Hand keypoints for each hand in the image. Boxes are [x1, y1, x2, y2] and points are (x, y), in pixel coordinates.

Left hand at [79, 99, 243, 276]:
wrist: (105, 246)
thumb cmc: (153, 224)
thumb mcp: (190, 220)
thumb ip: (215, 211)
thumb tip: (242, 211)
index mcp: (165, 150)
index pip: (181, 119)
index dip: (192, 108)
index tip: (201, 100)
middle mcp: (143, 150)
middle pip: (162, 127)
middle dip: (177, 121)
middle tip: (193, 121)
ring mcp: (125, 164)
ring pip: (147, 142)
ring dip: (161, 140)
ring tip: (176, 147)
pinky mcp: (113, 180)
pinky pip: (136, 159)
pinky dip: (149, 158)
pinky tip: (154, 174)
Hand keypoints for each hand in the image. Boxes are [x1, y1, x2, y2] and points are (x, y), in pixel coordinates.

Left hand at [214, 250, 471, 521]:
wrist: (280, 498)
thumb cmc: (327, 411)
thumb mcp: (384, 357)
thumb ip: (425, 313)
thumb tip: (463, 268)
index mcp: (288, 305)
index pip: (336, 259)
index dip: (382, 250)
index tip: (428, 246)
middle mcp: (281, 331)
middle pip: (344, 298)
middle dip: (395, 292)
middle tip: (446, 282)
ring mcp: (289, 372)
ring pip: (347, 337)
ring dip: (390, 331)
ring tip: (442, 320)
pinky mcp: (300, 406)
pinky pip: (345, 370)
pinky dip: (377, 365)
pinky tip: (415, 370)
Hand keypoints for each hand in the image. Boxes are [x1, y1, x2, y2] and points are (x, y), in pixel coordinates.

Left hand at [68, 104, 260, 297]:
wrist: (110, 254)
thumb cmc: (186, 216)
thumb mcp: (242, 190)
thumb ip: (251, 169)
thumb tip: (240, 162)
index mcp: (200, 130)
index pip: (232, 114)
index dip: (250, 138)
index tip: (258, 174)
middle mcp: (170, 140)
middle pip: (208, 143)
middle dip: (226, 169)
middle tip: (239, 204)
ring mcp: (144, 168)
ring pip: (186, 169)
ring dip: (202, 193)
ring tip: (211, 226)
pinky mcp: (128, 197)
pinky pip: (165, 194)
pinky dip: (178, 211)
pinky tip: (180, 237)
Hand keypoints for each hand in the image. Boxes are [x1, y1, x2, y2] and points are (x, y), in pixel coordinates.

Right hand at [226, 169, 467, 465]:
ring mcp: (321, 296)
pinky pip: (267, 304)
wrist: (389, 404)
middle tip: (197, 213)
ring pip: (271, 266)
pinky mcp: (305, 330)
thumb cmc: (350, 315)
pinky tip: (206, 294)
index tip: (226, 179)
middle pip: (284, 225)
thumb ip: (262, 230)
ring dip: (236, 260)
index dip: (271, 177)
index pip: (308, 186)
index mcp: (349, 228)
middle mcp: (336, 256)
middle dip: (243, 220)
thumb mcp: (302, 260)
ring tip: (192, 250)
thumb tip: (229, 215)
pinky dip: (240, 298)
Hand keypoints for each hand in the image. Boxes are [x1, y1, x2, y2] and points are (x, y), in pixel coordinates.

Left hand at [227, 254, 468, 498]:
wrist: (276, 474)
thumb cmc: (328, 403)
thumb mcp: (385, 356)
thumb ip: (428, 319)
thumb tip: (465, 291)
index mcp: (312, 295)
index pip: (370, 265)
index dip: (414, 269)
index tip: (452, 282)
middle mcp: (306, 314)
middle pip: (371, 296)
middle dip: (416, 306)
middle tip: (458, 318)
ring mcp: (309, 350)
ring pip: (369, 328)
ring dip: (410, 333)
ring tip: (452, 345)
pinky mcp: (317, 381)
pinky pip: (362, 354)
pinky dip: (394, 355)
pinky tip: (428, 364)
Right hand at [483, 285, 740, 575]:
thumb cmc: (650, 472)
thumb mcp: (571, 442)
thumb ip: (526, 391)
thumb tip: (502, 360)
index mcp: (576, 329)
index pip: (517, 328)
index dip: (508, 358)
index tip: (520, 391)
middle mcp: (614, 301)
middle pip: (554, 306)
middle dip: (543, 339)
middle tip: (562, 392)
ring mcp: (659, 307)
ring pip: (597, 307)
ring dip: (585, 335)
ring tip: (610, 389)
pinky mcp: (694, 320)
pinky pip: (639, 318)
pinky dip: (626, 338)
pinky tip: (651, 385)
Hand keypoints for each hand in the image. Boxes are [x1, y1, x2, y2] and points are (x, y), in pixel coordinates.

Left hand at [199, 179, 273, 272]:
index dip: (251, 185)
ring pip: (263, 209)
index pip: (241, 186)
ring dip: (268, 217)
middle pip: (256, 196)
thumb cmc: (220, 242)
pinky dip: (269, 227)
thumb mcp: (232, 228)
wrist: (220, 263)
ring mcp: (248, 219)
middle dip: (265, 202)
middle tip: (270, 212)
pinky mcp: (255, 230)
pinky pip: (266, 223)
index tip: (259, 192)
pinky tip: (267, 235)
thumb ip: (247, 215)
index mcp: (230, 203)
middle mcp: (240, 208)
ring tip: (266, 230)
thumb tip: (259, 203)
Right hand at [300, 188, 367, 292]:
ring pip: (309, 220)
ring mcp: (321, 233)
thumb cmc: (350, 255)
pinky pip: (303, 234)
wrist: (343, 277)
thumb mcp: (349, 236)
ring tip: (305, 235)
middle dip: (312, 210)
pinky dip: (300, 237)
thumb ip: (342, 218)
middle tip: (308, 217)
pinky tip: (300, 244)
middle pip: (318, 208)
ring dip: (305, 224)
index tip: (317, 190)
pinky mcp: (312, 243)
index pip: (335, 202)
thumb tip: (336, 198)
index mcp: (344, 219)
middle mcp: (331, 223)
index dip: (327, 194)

_Exercise requirements_
Print out every entry, keeping each one exact.

_Solution below_
Hand keypoints for each hand in the image. Boxes are [x1, y1, x2, y2] and points are (x, y), in pixel coordinates.

Left hand at [79, 99, 243, 276]:
wrist: (105, 246)
thumb cmc: (153, 224)
thumb mcp: (190, 220)
thumb ip: (215, 211)
thumb tip: (242, 211)
index mcp: (165, 150)
index pip: (181, 119)
index dip: (192, 108)
index tip: (201, 100)
middle mcp: (143, 150)
middle pip: (162, 127)
middle dip: (177, 121)
middle tip: (193, 121)
ring mcp: (125, 164)
ring pip: (147, 142)
ring dip: (161, 140)
ring tip: (176, 147)
pinky mcp: (113, 180)
pinky pip: (136, 159)
pinky dip: (149, 158)
pinky tip: (154, 174)
Hand keypoints for each hand in the image. Boxes are [x1, y1, x2, y2] and points are (x, y), in pixel coordinates.

Left hand at [214, 250, 471, 521]:
wrist: (280, 498)
thumb cmc: (327, 411)
thumb mcp: (384, 357)
thumb ip: (425, 313)
thumb tip: (463, 268)
index mcp: (288, 305)
index pip: (336, 259)
index dip: (382, 250)
index tip: (428, 246)
middle mcp: (281, 331)
middle pip: (344, 298)
middle dip: (395, 292)
middle tip: (446, 282)
ring mcp: (289, 372)
ring pip: (347, 337)
ring dip: (390, 331)
ring tip: (442, 320)
pinky mcp: (300, 406)
pinky pip: (345, 370)
pinky dip: (377, 365)
pinky tip: (415, 370)
Hand keypoints for each hand in the image. Boxes are [x1, y1, x2, y2] and points are (x, y), in pixel coordinates.

Left hand at [68, 104, 260, 297]:
wrist: (110, 254)
thumb cmc: (186, 216)
thumb mcp: (242, 190)
thumb ip: (251, 169)
thumb tip: (240, 162)
index mcp: (200, 130)
index pip: (232, 114)
index dip: (250, 138)
index tip: (258, 174)
middle mcp: (170, 140)
middle pip: (208, 143)
middle dip: (226, 169)
middle tip: (239, 204)
ring mcp: (144, 168)
ring pip: (186, 169)
ring dip: (202, 193)
ring tip: (211, 226)
pinky mcp: (128, 197)
pinky pip: (165, 194)
pinky dip: (178, 211)
pinky tip: (180, 237)
Hand keypoints for each hand in the image. Boxes are [x1, y1, x2, y2] and points are (x, y), in pixel coordinates.

Right hand at [226, 169, 467, 465]:
ring mcp: (321, 296)
pinky pip: (267, 304)
wrist: (389, 404)
middle tip: (197, 213)
ring pip: (271, 266)
pinky mcp: (305, 330)
thumb cmc: (350, 315)
pinky tip: (206, 294)
index tip: (226, 179)
middle pip: (284, 225)
thumb ip: (262, 230)
ring dip: (236, 260)
index dip: (271, 177)
index pip: (308, 186)
index mcp: (349, 228)
middle mcp: (336, 256)
middle dip: (243, 220)
thumb mcp: (302, 260)
ring tip: (192, 250)
thumb tip: (229, 215)
pinky dip: (240, 298)
Hand keypoints for each hand in the image. Boxes are [x1, y1, x2, y2] and points are (x, y), in pixel coordinates.

Left hand at [227, 254, 468, 498]:
wrist: (276, 474)
thumb cmc: (328, 403)
thumb mcp: (385, 356)
thumb ip: (428, 319)
thumb tip: (465, 291)
index mcp: (312, 295)
index pip: (370, 265)
index dip: (414, 269)
index tip: (452, 282)
middle mcp: (306, 314)
middle pip: (371, 296)
middle dip: (416, 306)
middle tip: (458, 318)
ring mcp: (309, 350)
ring pip: (369, 328)
ring dip: (410, 333)
ring tip: (452, 345)
pinky mcp: (317, 381)
pinky pip: (362, 354)
pinky dip: (394, 355)
pinky tip: (428, 364)
Right hand at [483, 285, 740, 575]:
thumb cmc: (650, 472)
thumb mcp: (571, 442)
thumb ip: (526, 391)
thumb tip: (502, 360)
index mcp: (576, 329)
index pip: (517, 328)
index dip: (508, 358)
index tip: (520, 391)
middle mcp: (614, 301)
middle pip: (554, 306)
middle dip: (543, 339)
middle tip: (562, 392)
ring mcp: (659, 307)
ring pip: (597, 307)
ring dip: (585, 335)
ring tip: (610, 389)
pinky mcp: (694, 320)
pinky pip: (639, 318)
pinky dip: (626, 338)
pinky tip: (651, 385)
Hand keypoints for each hand in the image. Boxes are [x1, y1, x2, y2] and points are (x, y), in pixel coordinates.

Left hand at [199, 179, 273, 272]:
index dip: (251, 185)
ring pip: (263, 209)
index pip: (241, 186)
ring dip: (268, 217)
middle pip: (256, 196)
thumb cmc: (220, 242)
pinky dip: (269, 227)
thumb mcp: (232, 228)
wrist: (220, 263)
ring mcp: (248, 219)
middle dip: (265, 202)
middle tip: (270, 212)
pinky mcp: (255, 230)
pinky pip: (266, 223)
index tip: (259, 192)
pinky tip: (267, 235)
thumb ip: (247, 215)
index mcp: (230, 203)
middle mcp: (240, 208)
ring tip: (266, 230)
thumb tip: (259, 203)
Right hand at [300, 188, 367, 292]:
ring pip: (309, 220)
ring mcp: (321, 233)
thumb cmc: (350, 255)
pinky pip: (303, 234)
wrist: (343, 277)
thumb mcp: (349, 236)
ring tip: (305, 235)
middle dip: (312, 210)
pinky dip: (300, 237)
thumb ip: (342, 218)
middle tip: (308, 217)
pinky tip: (300, 244)
middle pip: (318, 208)
ring dip: (305, 224)
index tip: (317, 190)
pinky mcp: (312, 243)
index pip: (335, 202)
thumb tip: (336, 198)
index mcp: (344, 219)
middle mcp: (331, 223)
index dip: (327, 194)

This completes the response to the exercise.